Things are quite different now from those times. Bread has become a necessity in almost every home despite the presence of alternatives. These alternatives are Koose, bofrot, kakolo, pincaso etc. Yet many still considers bread as the ultimate when it comes to tea or kokoo. Just like how bread had come to successfully takeover the juicy place of kokoo in Wa, so has democracy taken over the ambits of dictatorial leadership in Ghana. The current difficulties faced under the leadership of His Excellency, Nana Akuffo Addo has placed the month of March as one of the worst economic months in the Fourth Republic.
Unlike the bread producers who used strike to increase prices in their commodity, other pertinent goods and services other commodities just increased their prices arbitrarily (excluding those on exhaustive profiteering mission) to meet the prevailing economic situations in the country.
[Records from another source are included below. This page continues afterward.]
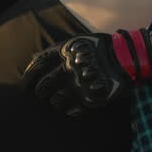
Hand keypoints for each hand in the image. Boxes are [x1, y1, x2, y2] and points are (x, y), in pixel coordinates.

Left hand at [22, 29, 151, 116]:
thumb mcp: (76, 41)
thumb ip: (55, 49)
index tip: (25, 84)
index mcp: (64, 52)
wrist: (127, 58)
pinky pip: (72, 110)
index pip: (37, 66)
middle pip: (43, 86)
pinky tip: (70, 108)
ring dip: (53, 103)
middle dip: (38, 93)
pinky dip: (68, 110)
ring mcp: (79, 84)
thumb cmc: (99, 48)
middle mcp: (69, 68)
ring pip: (55, 101)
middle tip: (39, 96)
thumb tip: (32, 58)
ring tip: (55, 102)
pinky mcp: (90, 98)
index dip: (27, 77)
Unlike the striking bread producers in Wa who hide under the void created by the necessity of the commodity to increase prices, they could’ve gone ahead to increase it because bread has become a basic necessity in Wa like all other basic necessities.
For instance, Fuel prices needs no permission or any strike to increase its prices. It just skyrocketed despite the warnings of various serious minded Ghanaians who chastised the government and agencies responsible but that did not deter it from skyrocketing. Also, another basic necessity that has break the famous eight religiously championed since 2021 was the Ghana Cedi. It was in the same month of March that the Ghanaian Cedi has broken the Eight against the Dollar. It has caused the hike in prices of goods and service in Ghana.
After the political difficulties, economic hash realities and cultural confusion unleashed on Ghanaians, the Nana Addo led government admitted to these unbearable conditions in the State of Nation Address (SONA) delivered in same month of March. This, the populace had recalled a taste of Mahama led government with anxious excitement over the Nana Addo led government. Hence the return of Mahama will be regarded with same taste as the vulnerable patrons who had taken a sharp ‘U’ turn for bread for the first time since the producers went on strike vis-à-vis increased prices.
The familiar taste, a known feeling which has been used to in the consumption will be chased after once again albeit missing; it will give a different feeling akin to the high price and reduced standard as a result of the pricing in raw materials. A chime of a warning bells. Consumption of bread might never be the same again after what has happened. It gives a different sensation, newer tastes as always compared with the taste before the break. This has always been natural laws of expectations and taste. Original taste of bread is gone. Lets embrace the new norm as we closed an enigmatic month.